Adapun, LaSEF 2026 bertumpu pada tiga program utama, yakni
(i) Perluasan Implementasi Halal Value Chain: Melalui Halal Mart, Pameran UMKM,
serta pelatihan kapasitas melalui Sertifikasi Halal dan Juru Sembelih Halal
(JULEHA).
Optimalisasi
Pembiayaan Syariah: Melalui Business Matching pembiayaan serta edukasi
pengelolaan Zakat dan Wakaf Produktif di era digital; dan (iii) Penguatan
Literasi dan Halal
Menghadirkan Tabligh Akbar, berbagai sesi Talkshow
edukatif (termasuk filantropi digital dan investasi syariah), serta 5 kompetisi
besar (Halal Chef, Nasyid, Dakwah, Barista, dan Sharia Economic Battle).
Dalam kesempatan tersebut, Gubernur Lampung yang diwakili
oleh Asisten Perekonomian dan Pembangunan, Dr. Ir. Mulyadi Irsan, M.T.,
menyampaikan apresiasi atas sinergi dan kolaborasi dari Bank Indonesia dalam
menjaga stabilitas perekonomian serta pendampingan investasi di tingkat
Provinsi hingga Kabupaten/Kota.
Di tengah tantangan iklim El Nino Godzilla pada triwulan
II 2026 ini, Pemerintah Provinsi Lampung menyambut baik inisiatif Wakaf Sumur
Produktif yang diinisiasi oleh Bank Indonesia Lampung bekerjasama degan Dompet
Dhuafa.
“Satu sumur membawa ribuan keberkahan. Ini adalah wujud
sedekah yang tidak berhenti mengalir, sekaligus solusi konkret menjaga
produktivitas petani kita,” tegas Mulyadi.

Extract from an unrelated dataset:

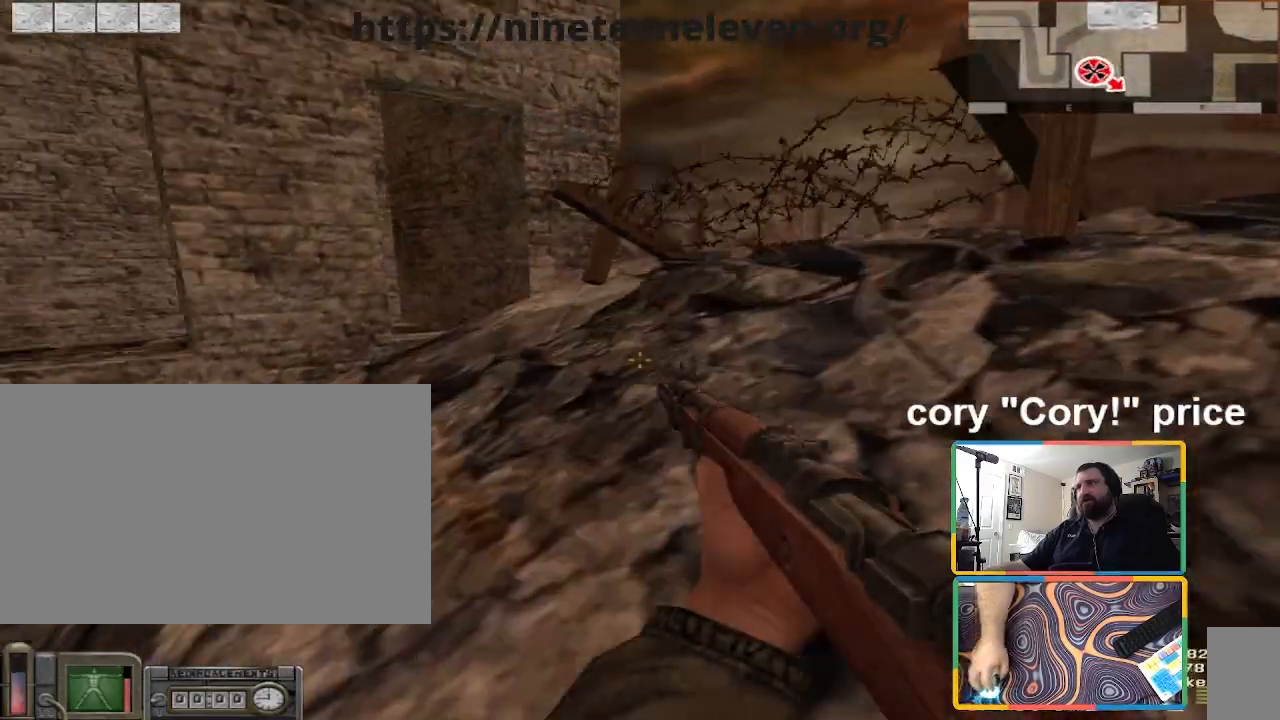
{"keys": ["shift", "w"], "mouse": [], "events": [[433, "shift", "down"]]}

Lebih lanjut, sektor ekonomi syariah diharapkan menjadi
motor penggerak baru bagi perekonomian Lampung yang pada Triwulan I 2026
mencatatkan pertumbuhan yang solid sebesar 5,58% (yoy).
Dengan populasi 9,4
juta penduduk di mana mayoritas merupakan Muslim, Lampung memiliki potensi
besar untuk mentransformasi ekonomi umat dari basis konsumsi menuju kemandirian
produksi.
Pemanfaatan jaringan lebih dari 1.000 pondok pesantren dan
penguatan sektor riil seperti industri pengolahan daging (RPH) menjadi peluang
bagi Lampung untuk menembus pasar halal global, sebagaimana keberhasilan
Thailand.
Pemerintah Provinsi Lampung menegaskan bahwa pilar-pilar
dalam LaSEF 2026 menjawab langsung target prioritas daerah dalam RPJMD,
mencakup akselerasi sertifikasi halal, peningkatan proporsi aset perbankan
syariah terhadap PDRB, serta penguatan Indeks Zakat Nasional (IZN).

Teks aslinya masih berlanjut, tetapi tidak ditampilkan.